LAUSR

This paper deals simultaneously with the trajectory estimation and map reconstruction by means of a stereo-calibrated vision system evolving in a large-scale unknown environment. This problem is widely known as Visual SLAM. Our proposal optimizes the execution time of the VSLAM framework while preserving its localization accuracy. The contributions of this paper are structured as follows. First, a novel VSLAM approach based on a “Weighted Mean” of multiple neighbor poses is detailed and is denoted as HOOFR SLAM. This approach provides a localization estimate after computing the camera poses (6-DOF rigid transformation) from the current image frame to previous neighbor frames. Taking advantage of the camera motion, we conjointly incorporate two types of stereo modes: “Static Stereo” mode (SS) through the fixed-baseline of left-right cameras setup along with the “Temporal Multi-view Stereo” mode (TMS).

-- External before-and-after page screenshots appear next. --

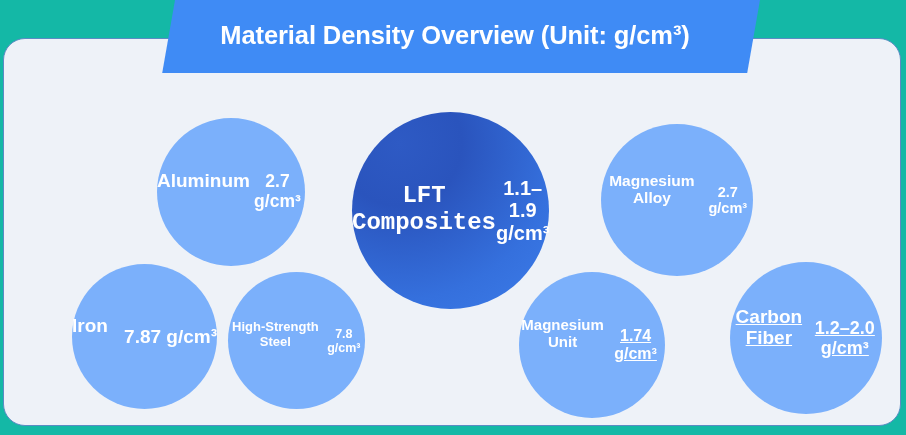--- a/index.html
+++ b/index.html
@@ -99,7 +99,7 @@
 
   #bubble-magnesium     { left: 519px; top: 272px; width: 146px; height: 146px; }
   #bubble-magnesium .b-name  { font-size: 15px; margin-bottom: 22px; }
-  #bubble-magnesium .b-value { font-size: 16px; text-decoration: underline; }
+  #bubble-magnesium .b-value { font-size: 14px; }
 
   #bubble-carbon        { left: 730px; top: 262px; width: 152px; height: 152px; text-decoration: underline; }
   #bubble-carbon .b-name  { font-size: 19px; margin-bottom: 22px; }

Moreover, instead of computing beforehand the disparity of SS mode for all key-points set, the disparity map in scale estimation step is limited to the inliers of the TMS mode so as to reduce the computational cost. This strategy is suitable to be parallelized on a multiprocessor architecture and exhibits a competitive performance with the other state-of-the-art strategies in many real datasets. Second, we report a hardware-software mapping of the proposed VSLAM approach. To this end, a heterogeneous CPU-GPU architecture-based vision system is considered. Third, a thorough and extensive experimental evaluation of our algorithm implemented on an automotive architecture (the NVIDIA Tegra TX1 system) is studied and analyzed. We report hence the localization and timing results through experiments on five well-known public stereo SLAM datasets: KITTI, Malaga, Oxford, MRT, and St_Lucia datasets.